The efficacy of EO for DON and sNRP transformation into the more readily removable/recoverable dissolved inorganic nitrogen and soluble reactive phosphorus species was first evaluated in synthetic water matrices. Results showed that transformation was limited by the applied current density. Transformation of sNRP was higher than DON transformation using EO; accordingly, subsequent tests focused on sNRP. Compared to a more conventional oxidation process, i.e., UV/H2O2, EO-based transformation was more effective both in terms of the degree of transformation and energy consumption.

Next, the role of sorbed and dissolved in-situ generated oxidants in EO-based transformation was investigated using quenchers. These results, along with chronoamperometry tests, confirmed that direct electron transfer was the dominant mechanism for EO-based nutrient transformation.

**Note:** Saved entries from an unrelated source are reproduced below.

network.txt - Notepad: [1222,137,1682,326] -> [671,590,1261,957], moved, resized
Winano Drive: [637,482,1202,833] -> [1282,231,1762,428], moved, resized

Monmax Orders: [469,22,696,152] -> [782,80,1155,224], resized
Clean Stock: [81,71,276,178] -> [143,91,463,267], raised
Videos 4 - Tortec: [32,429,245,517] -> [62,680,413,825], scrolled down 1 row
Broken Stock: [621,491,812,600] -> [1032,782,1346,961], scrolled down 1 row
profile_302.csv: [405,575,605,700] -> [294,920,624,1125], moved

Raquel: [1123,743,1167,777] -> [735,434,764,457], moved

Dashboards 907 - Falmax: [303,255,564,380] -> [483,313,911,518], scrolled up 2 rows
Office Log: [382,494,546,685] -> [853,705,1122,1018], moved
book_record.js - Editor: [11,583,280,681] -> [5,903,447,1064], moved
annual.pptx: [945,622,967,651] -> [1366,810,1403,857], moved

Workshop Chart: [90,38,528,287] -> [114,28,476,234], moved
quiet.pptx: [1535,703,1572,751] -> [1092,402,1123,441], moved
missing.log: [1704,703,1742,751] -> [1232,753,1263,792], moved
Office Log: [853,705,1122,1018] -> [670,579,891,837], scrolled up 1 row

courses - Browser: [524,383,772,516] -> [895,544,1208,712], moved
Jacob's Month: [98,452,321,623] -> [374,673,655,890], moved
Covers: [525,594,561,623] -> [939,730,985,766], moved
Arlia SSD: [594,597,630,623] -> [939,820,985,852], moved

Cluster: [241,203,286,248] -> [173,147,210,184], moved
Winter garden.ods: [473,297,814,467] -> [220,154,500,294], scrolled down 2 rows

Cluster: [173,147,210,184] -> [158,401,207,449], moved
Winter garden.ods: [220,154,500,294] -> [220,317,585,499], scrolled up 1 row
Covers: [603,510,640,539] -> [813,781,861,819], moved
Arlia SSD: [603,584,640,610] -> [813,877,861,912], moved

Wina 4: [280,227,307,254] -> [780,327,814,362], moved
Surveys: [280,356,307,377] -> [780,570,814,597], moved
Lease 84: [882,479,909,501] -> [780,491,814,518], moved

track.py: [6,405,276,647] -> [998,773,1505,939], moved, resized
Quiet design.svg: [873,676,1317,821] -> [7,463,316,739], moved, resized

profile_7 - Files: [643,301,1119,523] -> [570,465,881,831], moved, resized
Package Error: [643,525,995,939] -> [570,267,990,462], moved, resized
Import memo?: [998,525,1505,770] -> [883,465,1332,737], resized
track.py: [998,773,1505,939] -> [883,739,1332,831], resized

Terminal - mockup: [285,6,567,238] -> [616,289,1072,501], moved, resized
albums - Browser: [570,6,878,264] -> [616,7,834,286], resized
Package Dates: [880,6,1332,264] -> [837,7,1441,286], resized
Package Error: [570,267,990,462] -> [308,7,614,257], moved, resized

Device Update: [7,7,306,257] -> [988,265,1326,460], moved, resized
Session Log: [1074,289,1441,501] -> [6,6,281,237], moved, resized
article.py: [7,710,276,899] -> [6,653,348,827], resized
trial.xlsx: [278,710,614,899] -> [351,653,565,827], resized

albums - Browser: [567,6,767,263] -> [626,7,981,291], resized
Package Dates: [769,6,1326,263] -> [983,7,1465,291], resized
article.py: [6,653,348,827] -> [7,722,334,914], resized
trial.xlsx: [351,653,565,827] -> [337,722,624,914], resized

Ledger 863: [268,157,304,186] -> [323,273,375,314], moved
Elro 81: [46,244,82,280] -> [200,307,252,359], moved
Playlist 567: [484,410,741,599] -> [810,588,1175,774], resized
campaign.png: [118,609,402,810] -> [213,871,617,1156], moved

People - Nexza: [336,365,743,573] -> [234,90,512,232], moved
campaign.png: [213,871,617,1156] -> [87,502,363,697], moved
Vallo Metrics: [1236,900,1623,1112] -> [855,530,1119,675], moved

Improved recoverability of EO-treated sNRP compounds were achieved using ion exchange. However, the ion exchanger’s affinity for EO-treated sNRP did not improve, suggesting that the improved recoverability of centrate sNRP after EO was likely due to decreased organics after EO treatment.

Finally, adsorption of sNRP on immobilized PBP was assessed, showing that PBP has higher affinity and faster adsorption capacity for sNRP adsorption compared to other reported adsorbents. The sNRP compounds likely bound at PBP’s phosphate-selective binding site, and compounds with higher P content were removed to a greater extent.